Quote the lines of the data below verbatim, beginning at the line that contains "Table 2. Details" and ending at the last line, both included, and excluding pictures.

* Collected data

^^^^

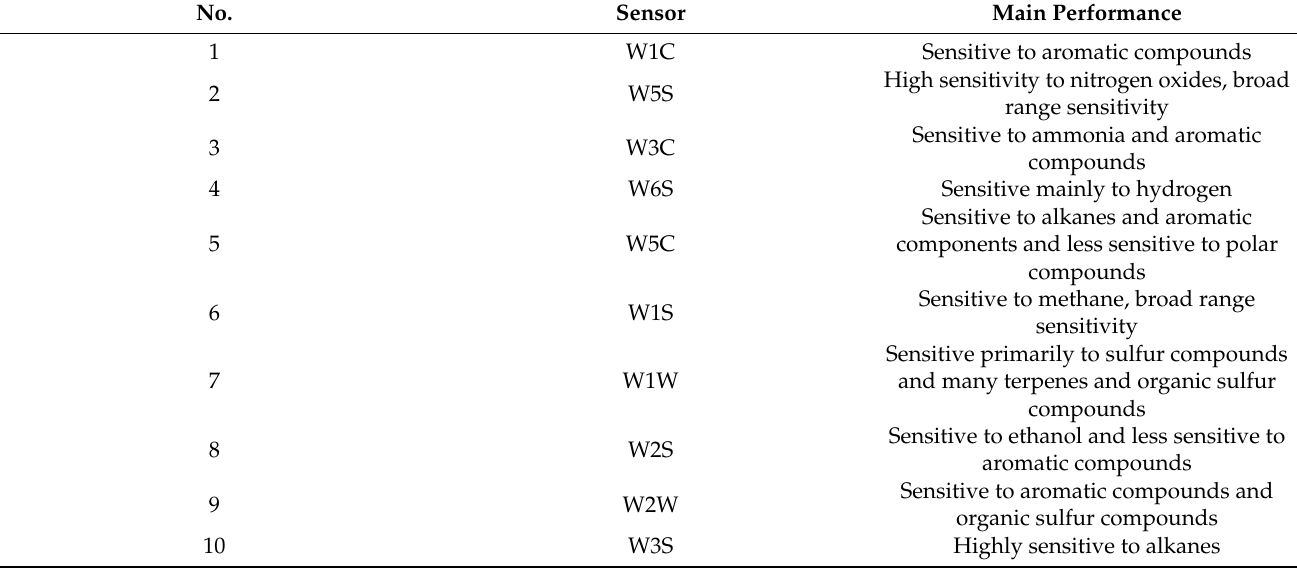
Table 3. Sensor array details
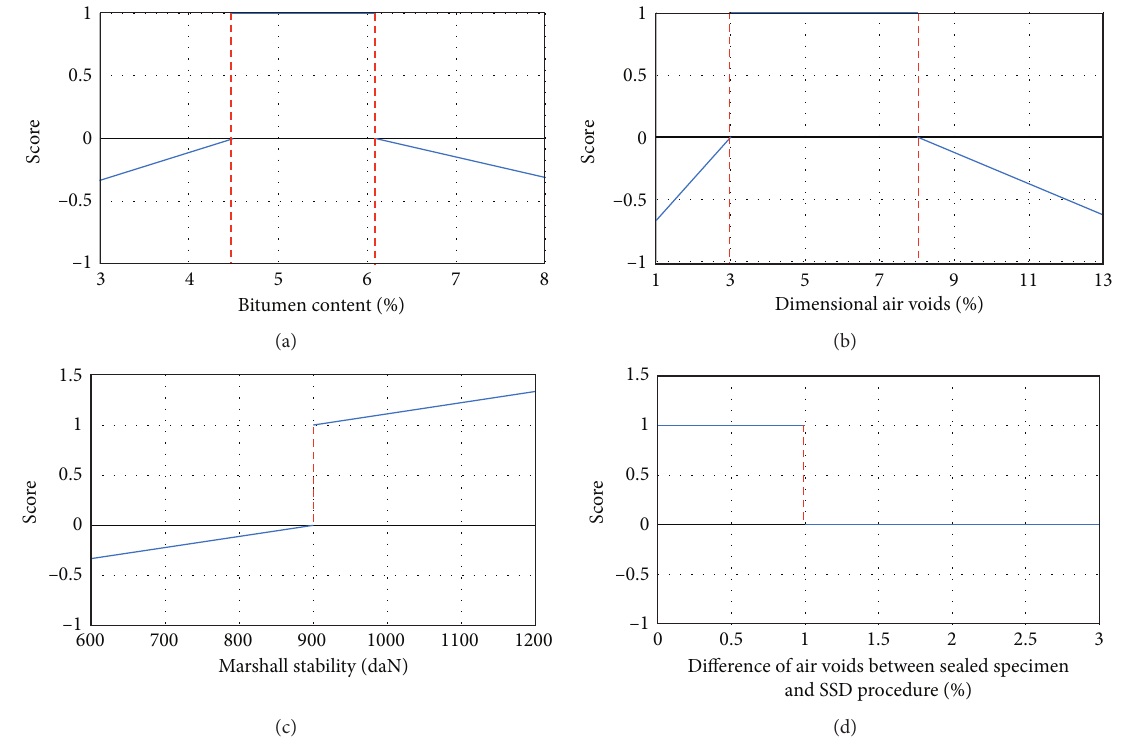
Figure 12: Graphic representation of the positive and negative score assigned to the bituminous mixtures based on the bituminous mixtures’ sample characterization.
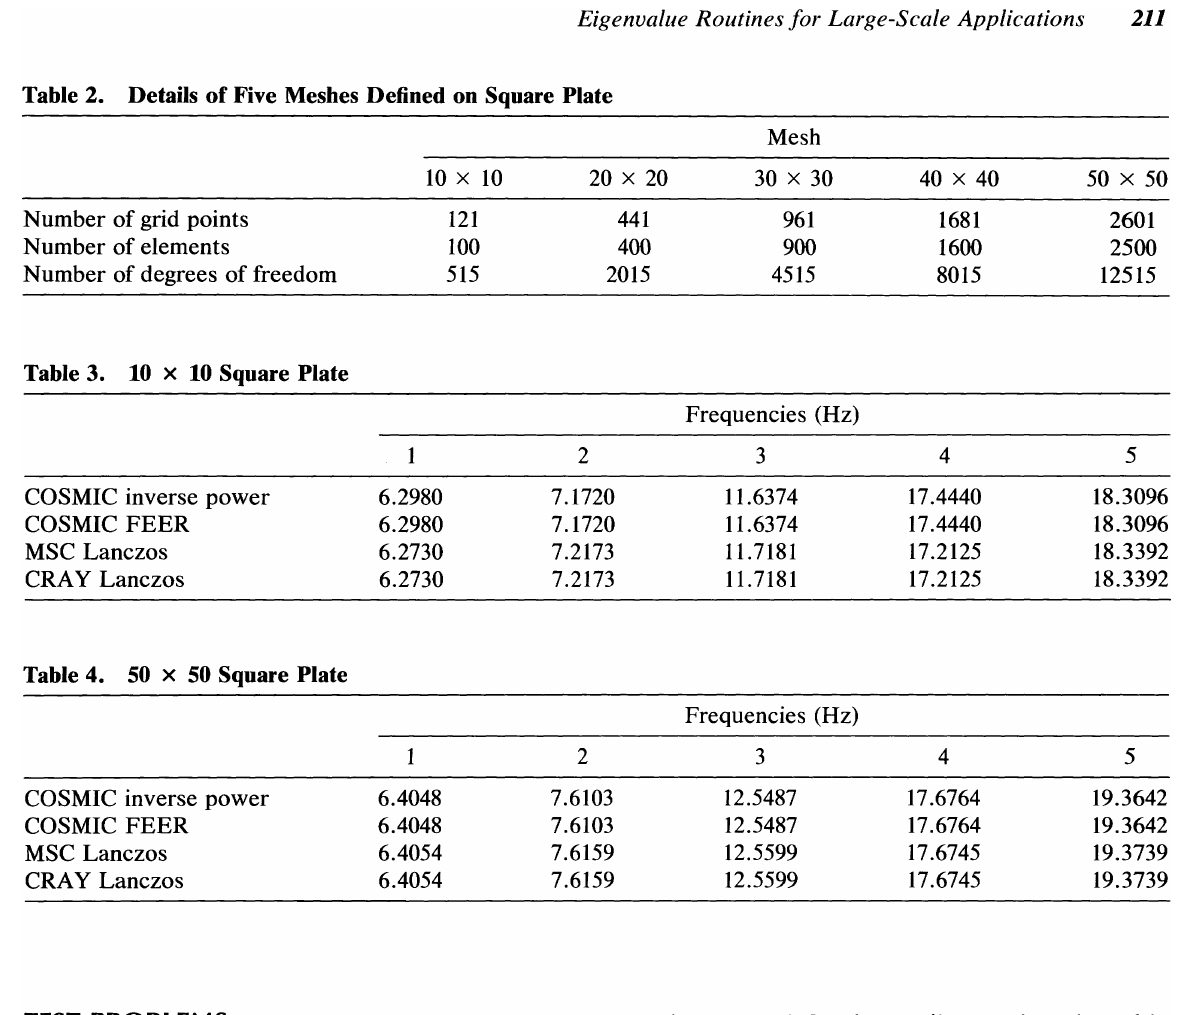
Table 2. Details of Five Meshes Defined on Square Plate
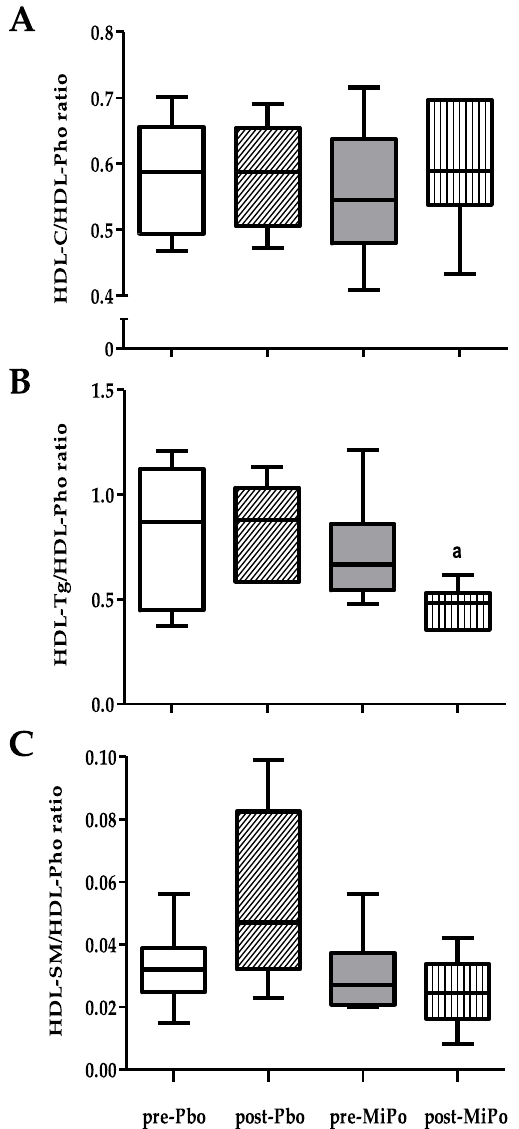
Figure 1. Lipid plasma concentration ratios of HDL. The ratios were calculated in both MiPo and placebo groups, before (pre-) and after (post-) of 30 days of supplementation with MiPo or administration with maltodextrin as placebo (Pbo). ( A ) HDL-cholesterol-to-phospholipids ratio. ( B ) HDL-triglycerides-to-phospholipids ratio. ( C ) HDL-sphingomyelin-to-phospholipids ratio. Data are expressed as median (horizontal lines) and interquartile range (boxes). Mann–Whitney U test. a p < 0.05 Baseline (pre-) vs. after 30 days of supplementation with MiPo (post-).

^^^^

* Problem solution
Table 2. Details of Five Meshes Defined on Square Plate
Figure 1. Lipid plasma concentration ratios of HDL. The ratios were calculated in both MiPo and placebo groups, before (pre-) and after (post-) of 30 days of supplementation with MiPo or administration with maltodextrin as placebo (Pbo). ( A ) HDL-cholesterol-to-phospholipids ratio. ( B ) HDL-triglycerides-to-phospholipids ratio. ( C ) HDL-sphingomyelin-to-phospholipids ratio. Data are expressed as median (horizontal lines) and interquartile range (boxes). Mann–Whitney U test. a p < 0.05 Baseline (pre-) vs. after 30 days of supplementation with MiPo (post-).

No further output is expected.